The report found the nation’s seaports’ contributions to the economy have increased since the previous nationwide report published in 2014.
The U.S. coastal port sector generated 2.2 million direct, induced and indirect jobs, and marine cargo activity generated about $5.4 trillion of total economic activity last year, according to the 2018 National Economic Impact of the U.S. Coastal Port System released Wednesday by Martin Associates.
John Martin, president and founder of the Lancaster, Pa.-based firm, presented the report during the second day of the American Association of Port Authorities’ (AAPA) 2019 Spring Conference in Washington, D.C.
Compared to Martin Associates’ previous nationwide ports economic impact study, America’s seaports’ contributions to the nation’s economy have increased across the board.
From 2014 to 2018, the total number of jobs supported by seaport activity grew by 7.7 million to 30.8 million in 2018. In addition to the 2.2 million direct, induced and indirect jobs, 28.6 million were associated with exporters and importers and users of the coastal seaports.
The $5.4 trillion in economic activity represented about 26 percent of America’s $20.9 trillion gross domestic product reported in the fourth quarter of 2018, which was the same percentage of the GDP from 2014. The economic activity grew, however, by $816 billion.
Direct business revenue received by firms providing direct services to cargo and vessels accounted for $184.1 billion.

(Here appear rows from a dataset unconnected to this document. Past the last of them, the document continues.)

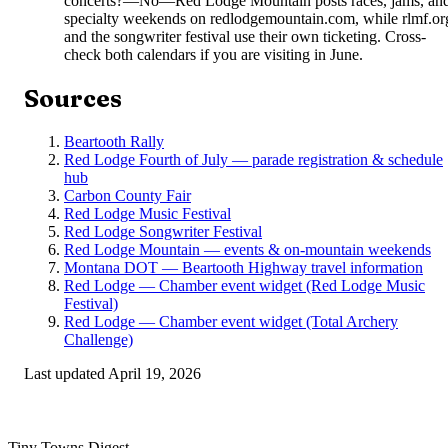
concerts?
—
No—Red Lodge Mountain posts races, jams, an
specialty weekends on redlodgemountain.com, while rlmf.or
and the songwriter festival use their own ticketing. Cross-
check both calendars if you are visiting in June.
Sources
Beartooth Rally
Red Lodge Fourth of July — parade registration & schedule
hub
Carbon County Fair
Red Lodge Music Festival
Red Lodge Songwriter Festival
Red Lodge Mountain — events & on-mountain weekends
Montana DOT — Beartooth Highway travel information
Red Lodge — Chamber event widget (Red Lodge Music
Festival)
Red Lodge — Chamber event widget (Total Archery
Challenge)
Last updated
April 19, 2026
Tiny Towns Digest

Of that money, $40.9 billion was used to pay the salaries of 652,078 direct job holders, which equated to an average annual income of $62,800, a 17 percent increase from the previous report.
The impact of the re-spending effect caused by consumption purchases by direct job holders was estimated at $139.2 billion. The remaining $5.1 trillion represented the output created by cargo moving via the coastal ports, including “the value added at each stage of producing an export cargo, as well as the value added at each stage of production for the firms using imported raw materials and intermediate products that flow via the marine terminals,” the report reads.
A total of $378.1 billion of total federal, state and local taxes were generated by maritime activity at coastal ports in 2018, which was nearly an 18 percent jump from 2014. The 2018 taxes included $47.1 billion of direct, induced and indirect federal, state and local tax revenue and $331 billion of federal, state and local tax revenue created by the economic activity of exporters and importers using the deepwater coastal port system.
“This growth in jobs and economic value of the seaports reflects the growth of 165 million tons of international cargo since 2014 and underscores the importance of continued investment in port and intermodal infrastructure by both the public and private sectors to support the growing importance of international trade to the U.S. economy,” the report reads.
Kurt Nagle, AAPA’s president and CEO, said there is an urgent need for more federal investment to enhance the connections with ports. AAPA’s U.S. member ports have identified $66 billion in needed investments over the next 10 years, he said.
“These necessary federal channel, terminal, road, rail, bridge and tunnel improvements are crucial to enable our seaports to efficiently handle their expected cargo volumes, continue providing dramatic economic and jobs impacts and enhance America’s international competitiveness,” he said.